25 Writers Reflect on People Who Made a Difference

edited by Andrew Blauner

Pub Date: Oct. 27th, 2005
ISBN: 0-446-57745-6

An often stellar anthology examining the impact of coaches, with contributors Francine Prose, John Irving and John McPhee, among others.

Sportswriter Frank Deford profiles Marquette basketball coach Al Maguire, a man of extraordinary color and velocity who works a grand con of madman/fool to get the most out of his squad. Irving honors the wrestling coach who counseled him to become a student of the sport to compensate for his shortcomings. “Talent is overrated,” he told Irving. “[T]hat you’re not very talented needn’t be the end of it.” Charles McGrath, former editor of the New York Times Book Review, writes that Aunt Gert was his best golfing coach.

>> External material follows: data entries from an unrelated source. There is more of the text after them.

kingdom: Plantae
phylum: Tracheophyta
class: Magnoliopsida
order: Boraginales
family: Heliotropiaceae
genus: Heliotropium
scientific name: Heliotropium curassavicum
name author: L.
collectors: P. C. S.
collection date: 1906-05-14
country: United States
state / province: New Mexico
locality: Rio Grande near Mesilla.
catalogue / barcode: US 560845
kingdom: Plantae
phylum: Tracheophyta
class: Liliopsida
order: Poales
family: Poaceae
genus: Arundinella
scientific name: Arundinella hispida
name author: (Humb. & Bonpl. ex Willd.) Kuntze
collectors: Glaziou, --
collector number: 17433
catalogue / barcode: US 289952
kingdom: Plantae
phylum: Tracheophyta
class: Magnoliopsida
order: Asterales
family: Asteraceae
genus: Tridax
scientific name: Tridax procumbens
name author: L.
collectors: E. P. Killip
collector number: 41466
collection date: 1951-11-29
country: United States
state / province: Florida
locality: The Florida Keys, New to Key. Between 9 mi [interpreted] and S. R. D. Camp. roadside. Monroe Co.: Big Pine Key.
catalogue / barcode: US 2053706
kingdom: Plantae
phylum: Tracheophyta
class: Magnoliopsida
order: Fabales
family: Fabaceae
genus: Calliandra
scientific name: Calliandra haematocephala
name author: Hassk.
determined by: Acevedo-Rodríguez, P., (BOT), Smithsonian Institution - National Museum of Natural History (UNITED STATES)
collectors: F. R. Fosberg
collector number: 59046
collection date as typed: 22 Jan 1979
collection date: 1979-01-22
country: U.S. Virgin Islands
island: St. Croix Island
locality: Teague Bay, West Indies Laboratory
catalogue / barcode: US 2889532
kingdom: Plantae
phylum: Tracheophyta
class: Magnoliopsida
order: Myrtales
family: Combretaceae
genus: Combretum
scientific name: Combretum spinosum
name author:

On the green, she kicked his butt with short drives while teaching him that calm and humility go a long way, even if he was too testosterone-laden to listen. (He listens now, and Aunt Gert still hits the ball square.) McPhee offers a cool, elegant portrait of Princeton’s Willem van Breda Kolff, who felt “that mere winning is far less important than winning with style.” And it is not surprising that Buzz Bissinger was asked to weigh in on the subject, with the recent success of his book-turned-movie Friday Night Lights, though here it is a tribute to his baseball coach, and a backhanded one at that: “I remember him in the way that memory is most useful, through my own psychological needs, which is also to say that much of what I do remember may not even be accurate.” Novelist Prose, in a superb, subversive entry about the gym coach she couldn’t stand, reminds us that not all coaches are heroes. “Most of my early teachers were helpful,” she concludes, “but Miss G. was not.” Other contributors—John Edgar Wideman, George Plimpton, Robert Lipsyte—share equally memorable stories.

A solid, entertaining collection recognizing great coaches, and a Beelzebub or two.